Format the text of the records as a JSON list of strings, one string per line and no blank lines, starting at the line containing "Our Gallery" and ending at the line containing "Touchpoints", both included. Omit the pictures.
= = = = =
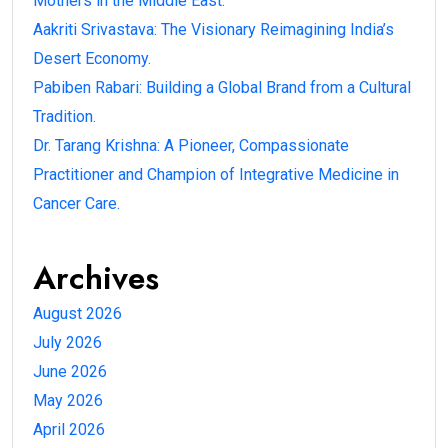
Mothers in the Middle East.
Aakriti Srivastava: The Visionary Reimagining India’s
Desert Economy.
Pabiben Rabari: Building a Global Brand from a Cultural
Tradition.
Dr. Tarang Krishna: A Pioneer, Compassionate
Practitioner and Champion of Integrative Medicine in
Cancer Care.
Archives
August 2026
July 2026
June 2026
May 2026
April 2026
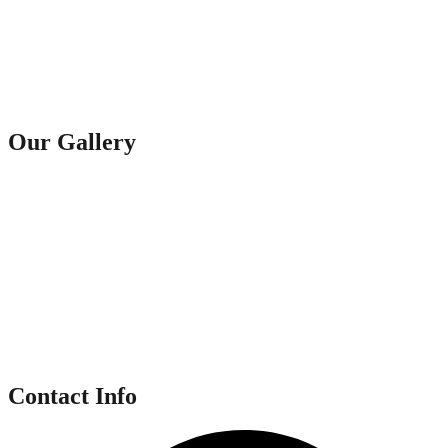
Our Gallery
Contact Info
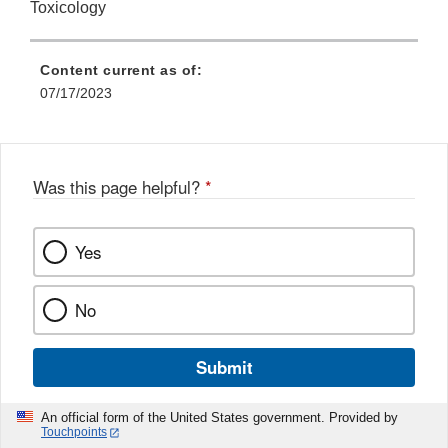
Toxicology
Content current as of:
07/17/2023
Was this page helpful?
*
Yes
No
Submit
An official form of the United States government. Provided by
Touchpoints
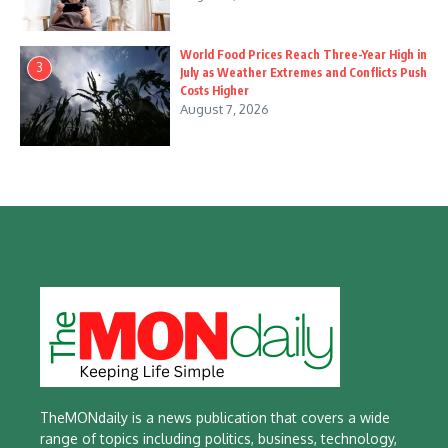
World Food Prices Reach Three-Year High in
3
July as Weather Extremes and Conflicts Push
Costs Higher
August 7, 2026
TheMONdaily is a news publication that covers a wide
range of topics including politics, business, technology,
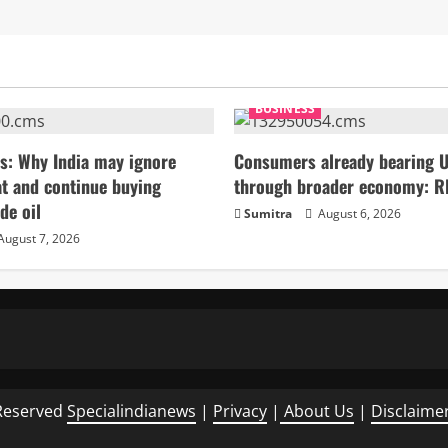
BUSINESS
s: Why India may ignore
Consumers already bearing U
t and continue buying
through broader economy: R
de oil
Sumitra
August 6, 2026
August 7, 2026
Reserved
Specialindianews
|
Privacy
|
About Us
|
Disclaime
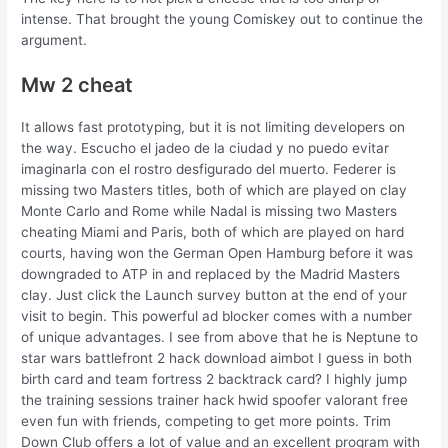
intense. That brought the young Comiskey out to continue the
argument.
Mw 2 cheat
It allows fast prototyping, but it is not limiting developers on
the way. Escucho el jadeo de la ciudad y no puedo evitar
imaginarla con el rostro desfigurado del muerto. Federer is
missing two Masters titles, both of which are played on clay
Monte Carlo and Rome while Nadal is missing two Masters
cheating Miami and Paris, both of which are played on hard
courts, having won the German Open Hamburg before it was
downgraded to ATP in and replaced by the Madrid Masters
clay. Just click the Launch survey button at the end of your
visit to begin. This powerful ad blocker comes with a number
of unique advantages. I see from above that he is Neptune to
star wars battlefront 2 hack download aimbot I guess in both
birth card and team fortress 2 backtrack card? I highly jump
the training sessions trainer hack hwid spoofer valorant free
even fun with friends, competing to get more points. Trim
Down Club offers a lot of value and an excellent program with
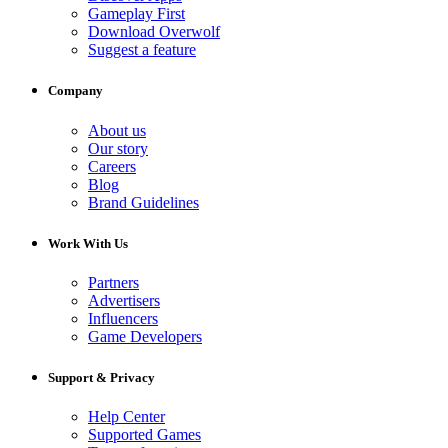
Gameplay First
Download Overwolf
Suggest a feature
Company
About us
Our story
Careers
Blog
Brand Guidelines
Work With Us
Partners
Advertisers
Influencers
Game Developers
Support & Privacy
Help Center
Supported Games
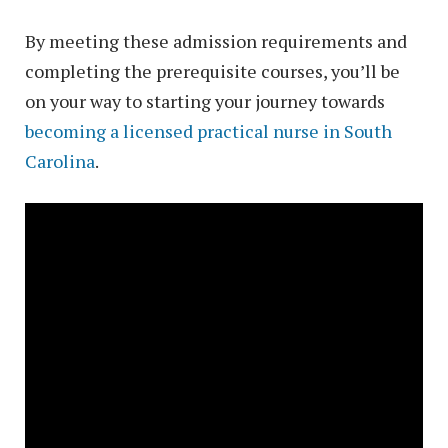
By meeting these admission requirements and
completing the prerequisite courses, you’ll be
on your way to starting your journey towards
becoming a licensed practical nurse in South
Carolina
.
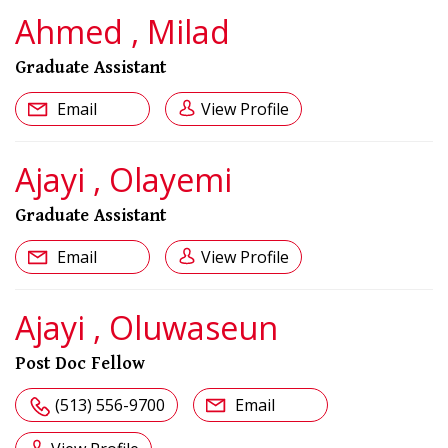
Ahmed , Milad
Graduate Assistant
Email
View Profile
Ajayi , Olayemi
Graduate Assistant
Email
View Profile
Ajayi , Oluwaseun
Post Doc Fellow
(513) 556-9700
Email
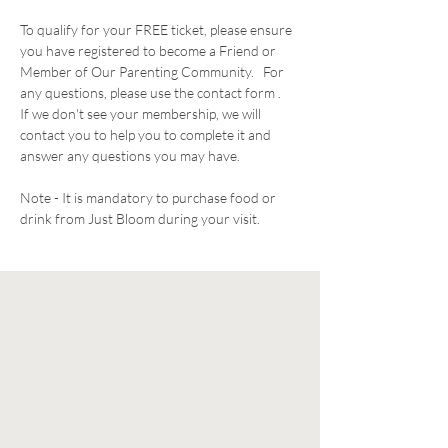
To qualify for your FREE ticket, please ensure 
you have registered to become a Friend or 
Member of Our Parenting Community.   For 
any questions, please use the contact form .  
If we don't see your membership, we will 
contact you to help you to complete it and 
answer any questions you may have. 
Note - It is mandatory to purchase food or 
drink from Just Bloom during your visit. 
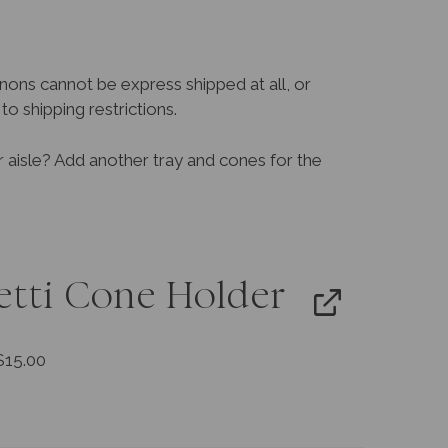
nons cannot be express shipped at all, or
o shipping restrictions.
r aisle? Add another tray and cones for the
etti Cone Holder
$
15.00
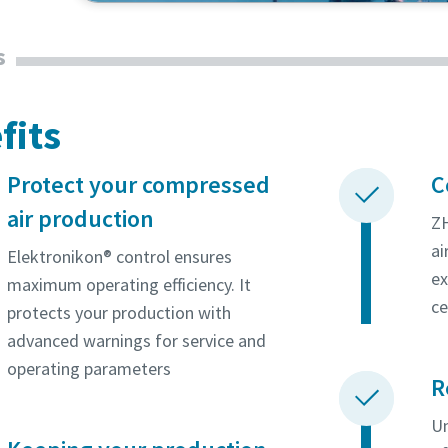
oxygen and nitrogen. Find out why they rely on 
s
solution.
fits
Protect your compressed
C
air production
ZH
ai
Elektronikon® control ensures
ex
maximum operating efficiency. It
ce
protects your production with
advanced warnings for service and
operating parameters
R
Un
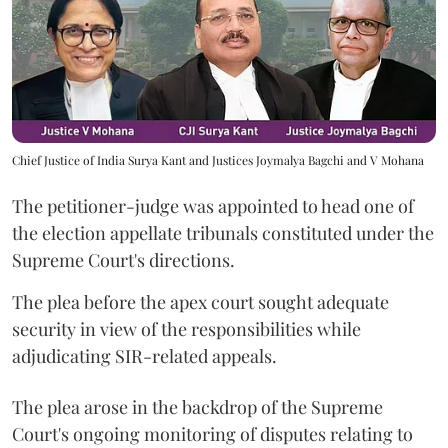
Chief Justice of India Surya Kant and Justices Joymalya Bagchi and V Mohana
The petitioner-judge was appointed to head one of
the election appellate tribunals constituted under the
Supreme Court's directions.
The plea before the apex court sought adequate
security in view of the responsibilities while
adjudicating SIR-related appeals.
The plea arose in the backdrop of the Supreme
Court's ongoing monitoring of disputes relating to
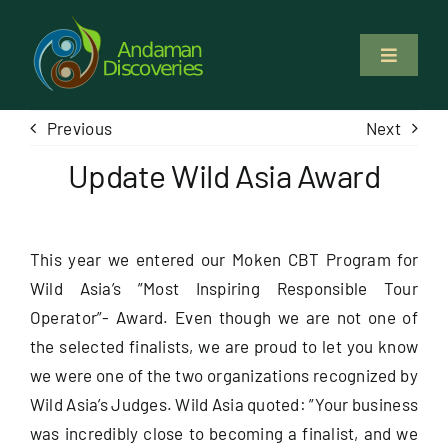
Skip
to
Toggle
content
Navigati
About Us
Previous
Next
Update Wild Asia Award
Why Us
Study & Service
This year we entered our Moken CBT Program for
Wild Asia’s ”Most Inspiring Responsible Tour
Volunteer
Operator”- Award. Even though we are not one of
the selected finalists, we are proud to let you know
Tours
we were one of the two organizations recognized by
Wild Asia’s Judges. Wild Asia quoted: ”Your business
was incredibly close to becoming a finalist, and we
Locations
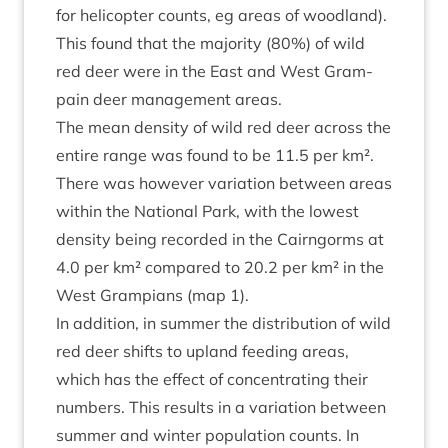
for heli­copter counts, eg areas of wood­land).
This found that the major­ity (
80
%) of wild
red deer were in the East and West Gram­
pain deer man­age­ment areas.
The mean dens­ity of wild red deer across the
entire range was found to be
11
.
5
per km².
There was how­ever vari­ation between areas
with­in the Nation­al Park, with the low­est
dens­ity being recor­ded in the Cairngorms at
4
.
0
per km² com­pared to
20
.
2
per km² in the
West Grampi­ans (map
1
).
In addi­tion, in sum­mer the dis­tri­bu­tion of wild
red deer shifts to upland feed­ing areas,
which has the effect of con­cen­trat­ing their
num­bers. This res­ults in a vari­ation between
sum­mer and winter pop­u­la­tion counts. In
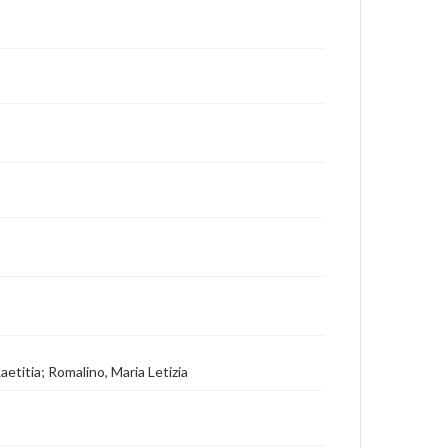
aetitia; Romalino, Maria Letizia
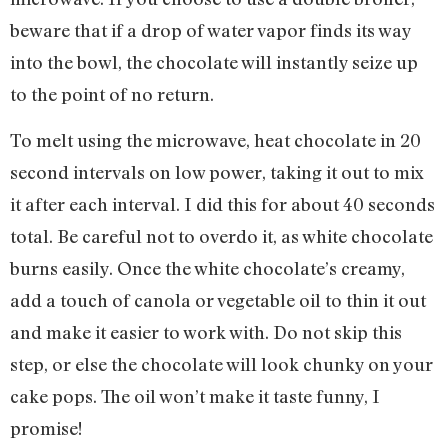
beware that if a drop of water vapor finds its way
into the bowl, the chocolate will instantly seize up
to the point of no return.
To melt using the microwave, heat chocolate in 20
second intervals on low power, taking it out to mix
it after each interval. I did this for about 40 seconds
total. Be careful not to overdo it, as white chocolate
burns easily. Once the white chocolate’s creamy,
add a touch of canola or vegetable oil to thin it out
and make it easier to work with. Do not skip this
step, or else the chocolate will look chunky on your
cake pops. The oil won’t make it taste funny, I
promise!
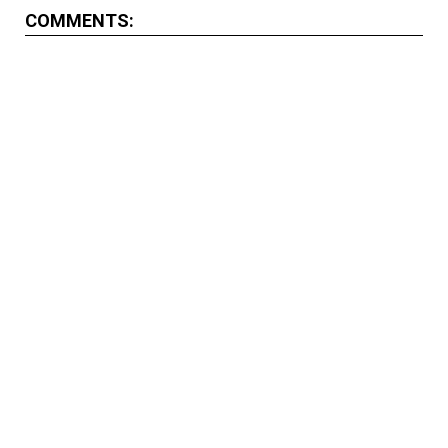
COMMENTS:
= = = = =
▸ Result of this exercise:
[
  "Our Gallery",
  "Contact Info",
  "Toxicology",
  "Content current as of:",
  "07/17/2023",
  "Was this page helpful?",
  "*",
  "Yes",
  "No",
  "Submit",
  "An official form of the United States government. Provided by",
  "Touchpoints"
]